Explore a Master's Degree in Health Administration
Health administration is a professional area of study that covers the processes and procedures involved in the management of health service organizations. Earning a master's degree in health administration may be right for those with experience working in the healthcare industry and a desire to advance to a senior management role. Graduate health administration programs can be found in colleges of medicine, allied health, business, or public health. Some programs give students the option to specialize in a particular area such as healthcare finance, health information technology, health policy, quality of care, or healthcare operations. In general, health administration degree programs require students to complete 36-49 credit hours, which can take two to three years to complete. However, the amount of time it takes to complete a health administrative program may vary based on factors such as individual program, previously earned credits, enrollment status, and more.
Combining the study of business and healthcare, students take courses in areas like organizational behavior, marketing and communications, human resource management, population health, health policy, information systems management, and more. Depending on area of specialization, students may also have the option to take courses in physician practice management, urban health policy, financial management of health services, health information systems, and quality of care concepts. Core courses likely to be a part of a graduate health administration program include:
- Health Care Operations Management. In this class, students are introduced to concepts of operations management and learn about important management techniques. Analysis in health services is also discussed.
- Financing Health Care. Explores the importance of financial management in healthcare organizations. Topics include the analysis of financial flows, reimbursement practices, and third party payment programs.
- Healthcare Marketing. Students learn about the principles and practices of marketing and how they are applied in healthcare organizations and networks. This includes theory, concepts, processes, and skills.

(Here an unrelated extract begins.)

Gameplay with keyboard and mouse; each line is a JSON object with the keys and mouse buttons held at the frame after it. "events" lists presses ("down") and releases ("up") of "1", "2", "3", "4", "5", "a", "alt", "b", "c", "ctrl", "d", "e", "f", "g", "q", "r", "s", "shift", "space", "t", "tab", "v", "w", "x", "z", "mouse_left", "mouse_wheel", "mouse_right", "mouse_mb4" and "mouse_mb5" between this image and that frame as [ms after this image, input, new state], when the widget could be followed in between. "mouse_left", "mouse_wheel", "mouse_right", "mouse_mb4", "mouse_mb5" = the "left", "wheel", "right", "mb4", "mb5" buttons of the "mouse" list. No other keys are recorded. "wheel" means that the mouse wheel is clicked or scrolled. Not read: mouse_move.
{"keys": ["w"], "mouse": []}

Along with academic study, students will likely have the opportunity to apply their knowledge through hands-on assignments, including projects, papers, and presentations. Before they can graduate, many programs require students to participate in an administrative residency where they will gain practical experience that will prepare them for leadership positions. This typically requires them to work 1,000 or more hours in a professional healthcare environment.
Building a Career
A master's degree in health administration can equip you with the skills and abilities necessary to serve in administrative, management, or executive roles in healthcare organizations. These types of positions are commonly available in hospitals and health systems, health clinics, outpatient care centers, medical group practices, home health care agencies, public health agencies, or insurance companies. Possible titles include healthcare administrator, healthcare manager, healthcare executive, health services director, health services manager, and more. According to the U.S. Bureau of Labor Statistics, medical and health services managers are responsible for the planning, directing, and coordinating of medical health services. This can include managing an entire facility, just a department, or even a specific clinical area.
The BLS reported that the median annual salary of these types of managers was $84,270, with the highest 10% earning more than $144,880 and the lowest 10% less than $51,280. Employment projections are also positive for those interested in entering this field. The employment of medical and health services managers is expected to increase by 22% from 2010 to 2020, faster than the average growth for all occupations. While career outlook looks positive in healthcare management, those interested in pursuing master's degrees in health administration should understand that these projections are not guarantees of employment or salary. Remember that job availability and salary can vary depending on factors such as location, work experience, education level, economic conditions, and more.